**What to work on:** Set down each line of the items below without changing a single character.

**Saved entries:**
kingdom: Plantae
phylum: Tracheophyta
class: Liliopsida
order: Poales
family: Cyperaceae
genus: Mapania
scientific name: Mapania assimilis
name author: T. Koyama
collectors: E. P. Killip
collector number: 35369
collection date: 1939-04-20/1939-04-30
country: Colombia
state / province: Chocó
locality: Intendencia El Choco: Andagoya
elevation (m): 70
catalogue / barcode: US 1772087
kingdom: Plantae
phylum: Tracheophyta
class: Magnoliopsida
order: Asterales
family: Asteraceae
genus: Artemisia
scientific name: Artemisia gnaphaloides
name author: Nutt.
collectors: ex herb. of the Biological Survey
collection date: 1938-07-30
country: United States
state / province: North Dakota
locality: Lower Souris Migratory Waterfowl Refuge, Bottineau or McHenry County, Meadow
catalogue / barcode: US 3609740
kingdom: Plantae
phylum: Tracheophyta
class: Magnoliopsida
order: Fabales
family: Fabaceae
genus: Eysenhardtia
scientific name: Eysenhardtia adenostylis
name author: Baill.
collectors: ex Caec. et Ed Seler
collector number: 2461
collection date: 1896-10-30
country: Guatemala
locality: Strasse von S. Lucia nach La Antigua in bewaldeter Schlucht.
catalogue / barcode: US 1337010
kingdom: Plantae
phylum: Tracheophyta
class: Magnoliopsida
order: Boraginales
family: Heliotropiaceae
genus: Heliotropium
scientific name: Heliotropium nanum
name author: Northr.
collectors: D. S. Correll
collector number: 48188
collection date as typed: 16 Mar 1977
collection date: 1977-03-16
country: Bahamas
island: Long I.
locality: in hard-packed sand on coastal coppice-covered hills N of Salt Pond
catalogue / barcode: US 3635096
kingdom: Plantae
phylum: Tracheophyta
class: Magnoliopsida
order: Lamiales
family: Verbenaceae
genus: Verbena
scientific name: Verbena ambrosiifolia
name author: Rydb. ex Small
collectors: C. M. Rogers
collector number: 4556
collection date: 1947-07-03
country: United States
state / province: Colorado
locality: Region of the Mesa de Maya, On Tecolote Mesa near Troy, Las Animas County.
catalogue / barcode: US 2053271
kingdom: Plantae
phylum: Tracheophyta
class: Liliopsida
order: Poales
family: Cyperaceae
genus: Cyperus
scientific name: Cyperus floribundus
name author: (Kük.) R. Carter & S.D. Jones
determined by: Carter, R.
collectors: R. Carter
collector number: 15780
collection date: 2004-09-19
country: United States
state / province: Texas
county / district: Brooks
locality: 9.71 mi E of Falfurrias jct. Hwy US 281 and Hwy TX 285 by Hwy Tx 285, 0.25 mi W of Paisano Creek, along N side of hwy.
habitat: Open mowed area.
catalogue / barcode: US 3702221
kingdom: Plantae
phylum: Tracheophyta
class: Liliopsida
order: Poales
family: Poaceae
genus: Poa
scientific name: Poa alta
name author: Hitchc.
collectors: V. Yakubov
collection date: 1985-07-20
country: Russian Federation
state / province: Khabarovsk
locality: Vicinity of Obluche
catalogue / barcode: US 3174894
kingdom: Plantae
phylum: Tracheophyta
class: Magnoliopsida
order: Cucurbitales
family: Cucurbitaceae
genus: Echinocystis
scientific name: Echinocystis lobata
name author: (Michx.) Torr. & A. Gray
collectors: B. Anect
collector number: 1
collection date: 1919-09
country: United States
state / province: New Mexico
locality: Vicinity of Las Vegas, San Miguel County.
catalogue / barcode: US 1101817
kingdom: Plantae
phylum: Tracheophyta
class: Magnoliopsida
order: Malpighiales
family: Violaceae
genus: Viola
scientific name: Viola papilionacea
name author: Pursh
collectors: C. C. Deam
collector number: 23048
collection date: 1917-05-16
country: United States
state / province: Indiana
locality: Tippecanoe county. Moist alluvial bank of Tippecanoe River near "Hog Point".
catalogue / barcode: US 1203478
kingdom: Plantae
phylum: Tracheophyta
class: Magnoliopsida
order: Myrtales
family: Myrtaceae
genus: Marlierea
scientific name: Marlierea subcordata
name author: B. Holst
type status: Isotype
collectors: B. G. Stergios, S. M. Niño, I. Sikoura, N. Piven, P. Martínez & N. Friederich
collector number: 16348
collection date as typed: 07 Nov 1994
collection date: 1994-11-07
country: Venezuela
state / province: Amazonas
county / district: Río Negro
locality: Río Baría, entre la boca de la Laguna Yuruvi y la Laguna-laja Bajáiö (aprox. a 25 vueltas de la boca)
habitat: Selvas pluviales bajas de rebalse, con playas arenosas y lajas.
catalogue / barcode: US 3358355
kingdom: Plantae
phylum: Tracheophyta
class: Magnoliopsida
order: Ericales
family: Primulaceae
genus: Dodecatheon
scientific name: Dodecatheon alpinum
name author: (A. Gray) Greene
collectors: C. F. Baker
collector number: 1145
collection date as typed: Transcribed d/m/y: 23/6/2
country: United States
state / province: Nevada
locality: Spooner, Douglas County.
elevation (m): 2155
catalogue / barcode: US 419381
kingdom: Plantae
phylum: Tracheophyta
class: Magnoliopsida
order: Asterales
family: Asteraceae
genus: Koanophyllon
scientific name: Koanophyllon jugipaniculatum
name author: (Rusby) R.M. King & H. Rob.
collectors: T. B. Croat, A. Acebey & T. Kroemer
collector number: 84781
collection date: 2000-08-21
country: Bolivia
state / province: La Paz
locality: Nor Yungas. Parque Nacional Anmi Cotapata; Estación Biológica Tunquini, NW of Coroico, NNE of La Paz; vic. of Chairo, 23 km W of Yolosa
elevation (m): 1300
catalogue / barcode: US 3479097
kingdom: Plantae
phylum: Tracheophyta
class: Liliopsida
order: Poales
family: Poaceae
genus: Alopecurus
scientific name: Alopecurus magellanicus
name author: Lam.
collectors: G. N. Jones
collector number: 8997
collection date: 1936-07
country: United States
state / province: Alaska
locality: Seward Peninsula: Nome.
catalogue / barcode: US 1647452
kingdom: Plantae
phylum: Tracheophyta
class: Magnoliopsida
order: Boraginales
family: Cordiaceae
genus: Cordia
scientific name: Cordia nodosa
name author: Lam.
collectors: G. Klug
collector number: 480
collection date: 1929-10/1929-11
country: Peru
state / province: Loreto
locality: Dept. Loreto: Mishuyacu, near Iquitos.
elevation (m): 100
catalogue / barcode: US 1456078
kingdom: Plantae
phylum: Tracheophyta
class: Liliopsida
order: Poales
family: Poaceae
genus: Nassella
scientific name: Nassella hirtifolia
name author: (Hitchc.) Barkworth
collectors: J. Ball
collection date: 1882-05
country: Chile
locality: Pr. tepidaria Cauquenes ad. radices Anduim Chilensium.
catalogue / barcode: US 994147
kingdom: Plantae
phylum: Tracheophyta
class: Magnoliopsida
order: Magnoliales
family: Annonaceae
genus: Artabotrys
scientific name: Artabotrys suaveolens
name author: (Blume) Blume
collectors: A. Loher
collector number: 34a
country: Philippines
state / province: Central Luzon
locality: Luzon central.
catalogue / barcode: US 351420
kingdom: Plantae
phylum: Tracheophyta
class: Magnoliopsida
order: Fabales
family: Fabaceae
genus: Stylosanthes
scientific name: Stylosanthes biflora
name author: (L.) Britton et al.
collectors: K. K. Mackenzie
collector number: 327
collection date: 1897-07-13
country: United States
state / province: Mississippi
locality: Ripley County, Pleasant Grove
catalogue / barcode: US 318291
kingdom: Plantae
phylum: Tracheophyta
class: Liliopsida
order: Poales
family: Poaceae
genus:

**In response:**
kingdom: Plantae
phylum: Tracheophyta
class: Liliopsida
order: Poales
family: Cyperaceae
genus: Mapania
scientific name: Mapania assimilis
name author: T. Koyama
collectors: E. P. Killip
collector number: 35369
collection date: 1939-04-20/1939-04-30
country: Colombia
state / province: Chocó
locality: Intendencia El Choco: Andagoya
elevation (m): 70
catalogue / barcode: US 1772087
kingdom: Plantae
phylum: Tracheophyta
class: Magnoliopsida
order: Asterales
family: Asteraceae
genus: Artemisia
scientific name: Artemisia gnaphaloides
name author: Nutt.
collectors: ex herb. of the Biological Survey
collection date: 1938-07-30
country: United States
state / province: North Dakota
locality: Lower Souris Migratory Waterfowl Refuge, Bottineau or McHenry County, Meadow
catalogue / barcode: US 3609740
kingdom: Plantae
phylum: Tracheophyta
class: Magnoliopsida
order: Fabales
family: Fabaceae
genus: Eysenhardtia
scientific name: Eysenhardtia adenostylis
name author: Baill.
collectors: ex Caec. et Ed Seler
collector number: 2461
collection date: 1896-10-30
country: Guatemala
locality: Strasse von S. Lucia nach La Antigua in bewaldeter Schlucht.
catalogue / barcode: US 1337010
kingdom: Plantae
phylum: Tracheophyta
class: Magnoliopsida
order: Boraginales
family: Heliotropiaceae
genus: Heliotropium
scientific name: Heliotropium nanum
name author: Northr.
collectors: D. S. Correll
collector number: 48188
collection date as typed: 16 Mar 1977
collection date: 1977-03-16
country: Bahamas
island: Long I.
locality: in hard-packed sand on coastal coppice-covered hills N of Salt Pond
catalogue / barcode: US 3635096
kingdom: Plantae
phylum: Tracheophyta
class: Magnoliopsida
order: Lamiales
family: Verbenaceae
genus: Verbena
scientific name: Verbena ambrosiifolia
name author: Rydb. ex Small
collectors: C. M. Rogers
collector number: 4556
collection date: 1947-07-03
country: United States
state / province: Colorado
locality: Region of the Mesa de Maya, On Tecolote Mesa near Troy, Las Animas County.
catalogue / barcode: US 2053271
kingdom: Plantae
phylum: Tracheophyta
class: Liliopsida
order: Poales
family: Cyperaceae
genus: Cyperus
scientific name: Cyperus floribundus
name author: (Kük.) R. Carter & S.D. Jones
determined by: Carter, R.
collectors: R. Carter
collector number: 15780
collection date: 2004-09-19
country: United States
state / province: Texas
county / district: Brooks
locality: 9.71 mi E of Falfurrias jct. Hwy US 281 and Hwy TX 285 by Hwy Tx 285, 0.25 mi W of Paisano Creek, along N side of hwy.
habitat: Open mowed area.
catalogue / barcode: US 3702221
kingdom: Plantae
phylum: Tracheophyta
class: Liliopsida
order: Poales
family: Poaceae
genus: Poa
scientific name: Poa alta
name author: Hitchc.
collectors: V. Yakubov
collection date: 1985-07-20
country: Russian Federation
state / province: Khabarovsk
locality: Vicinity of Obluche
catalogue / barcode: US 3174894
kingdom: Plantae
phylum: Tracheophyta
class: Magnoliopsida
order: Cucurbitales
family: Cucurbitaceae
genus: Echinocystis
scientific name: Echinocystis lobata
name author: (Michx.) Torr. & A. Gray
collectors: B. Anect
collector number: 1
collection date: 1919-09
country: United States
state / province: New Mexico
locality: Vicinity of Las Vegas, San Miguel County.
catalogue / barcode: US 1101817
kingdom: Plantae
phylum: Tracheophyta
class: Magnoliopsida
order: Malpighiales
family: Violaceae
genus: Viola
scientific name: Viola papilionacea
name author: Pursh
collectors: C. C. Deam
collector number: 23048
collection date: 1917-05-16
country: United States
state / province: Indiana
locality: Tippecanoe county. Moist alluvial bank of Tippecanoe River near "Hog Point".
catalogue / barcode: US 1203478
kingdom: Plantae
phylum: Tracheophyta
class: Magnoliopsida
order: Myrtales
family: Myrtaceae
genus: Marlierea
scientific name: Marlierea subcordata
name author: B. Holst
type status: Isotype
collectors: B. G. Stergios, S. M. Niño, I. Sikoura, N. Piven, P. Martínez & N. Friederich
collector number: 16348
collection date as typed: 07 Nov 1994
collection date: 1994-11-07
country: Venezuela
state / province: Amazonas
county / district: Río Negro
locality: Río Baría, entre la boca de la Laguna Yuruvi y la Laguna-laja Bajáiö (aprox. a 25 vueltas de la boca)
habitat: Selvas pluviales bajas de rebalse, con playas arenosas y lajas.
catalogue / barcode: US 3358355
kingdom: Plantae
phylum: Tracheophyta
class: Magnoliopsida
order: Ericales
family: Primulaceae
genus: Dodecatheon
scientific name: Dodecatheon alpinum
name author: (A. Gray) Greene
collectors: C. F. Baker
collector number: 1145
collection date as typed: Transcribed d/m/y: 23/6/2
country: United States
state / province: Nevada
locality: Spooner, Douglas County.
elevation (m): 2155
catalogue / barcode: US 419381
kingdom: Plantae
phylum: Tracheophyta
class: Magnoliopsida
order: Asterales
family: Asteraceae
genus: Koanophyllon
scientific name: Koanophyllon jugipaniculatum
name author: (Rusby) R.M. King & H. Rob.
collectors: T. B. Croat, A. Acebey & T. Kroemer
collector number: 84781
collection date: 2000-08-21
country: Bolivia
state / province: La Paz
locality: Nor Yungas. Parque Nacional Anmi Cotapata; Estación Biológica Tunquini, NW of Coroico, NNE of La Paz; vic. of Chairo, 23 km W of Yolosa
elevation (m): 1300
catalogue / barcode: US 3479097
kingdom: Plantae
phylum: Tracheophyta
class: Liliopsida
order: Poales
family: Poaceae
genus: Alopecurus
scientific name: Alopecurus magellanicus
name author: Lam.
collectors: G. N. Jones
collector number: 8997
collection date: 1936-07
country: United States
state / province: Alaska
locality: Seward Peninsula: Nome.
catalogue / barcode: US 1647452
kingdom: Plantae
phylum: Tracheophyta
class: Magnoliopsida
order: Boraginales
family: Cordiaceae
genus: Cordia
scientific name: Cordia nodosa
name author: Lam.
collectors: G. Klug
collector number: 480
collection date: 1929-10/1929-11
country: Peru
state / province: Loreto
locality: Dept. Loreto: Mishuyacu, near Iquitos.
elevation (m): 100
catalogue / barcode: US 1456078
kingdom: Plantae
phylum: Tracheophyta
class: Liliopsida
order: Poales
family: Poaceae
genus: Nassella
scientific name: Nassella hirtifolia
name author: (Hitchc.) Barkworth
collectors: J. Ball
collection date: 1882-05
country: Chile
locality: Pr. tepidaria Cauquenes ad. radices Anduim Chilensium.
catalogue / barcode: US 994147
kingdom: Plantae
phylum: Tracheophyta
class: Magnoliopsida
order: Magnoliales
family: Annonaceae
genus: Artabotrys
scientific name: Artabotrys suaveolens
name author: (Blume) Blume
collectors: A. Loher
collector number: 34a
country: Philippines
state / province: Central Luzon
locality: Luzon central.
catalogue / barcode: US 351420
kingdom: Plantae
phylum: Tracheophyta
class: Magnoliopsida
order: Fabales
family: Fabaceae
genus: Stylosanthes
scientific name: Stylosanthes biflora
name author: (L.) Britton et al.
collectors: K. K. Mackenzie
collector number: 327
collection date: 1897-07-13
country: United States
state / province: Mississippi
locality: Ripley County, Pleasant Grove
catalogue / barcode: US 318291
kingdom: Plantae
phylum: Tracheophyta
class: Liliopsida
order: Poales
family: Poaceae
genus:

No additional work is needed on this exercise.